Wednesday, December 8, 2010

Article on Turkey's Public Diplomacy Published

My article "Turkish Public Diplomacy: The Genocide Resolution Challenge" was recently published in The Washington Review of Turkish and Eurasian Affairs (free access). I've got to admit - it wasn't all that easy to write. However, I believe academic inquiry should go beyond national - and more importantly, nationalist - interests. In a sense, it was a challenge I set for myself. So no, I have no qualms about it.

I also wanted to thank the organizers of the Conference on Turkish and Eurasian Affairs at St. Mary's College in MD: it was a very informative and engaging discussion (and a very pretty campus!), which I enjoyed very much.
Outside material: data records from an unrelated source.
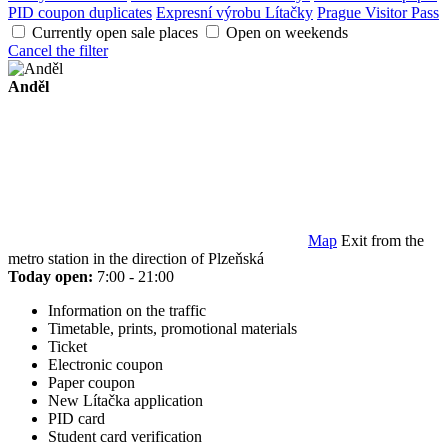
PID coupon duplicates
Expresní výrobu Lítačky
Prague Visitor Pass
Currently open sale places
Open on weekends
Cancel the filter
Anděl
Map
Exit from the
metro station in the direction of Plzeňská
Today open:
7:00 - 21:00
Information on the traffic
Timetable, prints, promotional materials
Ticket
Electronic coupon
Paper coupon
New Lítačka application
PID card
Student card verification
Great to see Eurasia and corresponding academic interest in the region coming back from obscurity!

Would appreciate feedback and suggestions.
Also, a request: nationalist and inappropriate comments will be moderated. Thank you.

Abstract: The Armenian Genocide is one of Turkey’s major foreign policy issues and, as such, is among the primary concerns for its public diplomacy efforts, as it strives to counter the information campaigns carried out by Diasporan Armenian communities around the world. In March 2010, the Foreign Affairs Committee at the U.S. House of Representatives passed, by a very narrow margin, the non-binding Resolution 252, recognizing the events of the early 20th century as Genocide. The issue threatened to deal a blow to the special relationship between Turkey and the United States, as well as to their strategic partnership. Somehow late to respond, the Turkish government gradually mobilized all its diplomatic capabilities – domestic and Diasporan – in early March, to counter the Resolution at the Committee level, galvanize support from the American public, and ensure the  backing of the U.S. administration to, at least, try and stop the bill from getting to a general Congressional vote. This paper adopts Zaharna’s Information-Relational framework of public diplomacy to analyze and assess these immediate attempts by the Turkish side, and to suggest recommendations for enhancing their relational public diplomacy strategies, especially in terms of the Genocide issue in the U.S.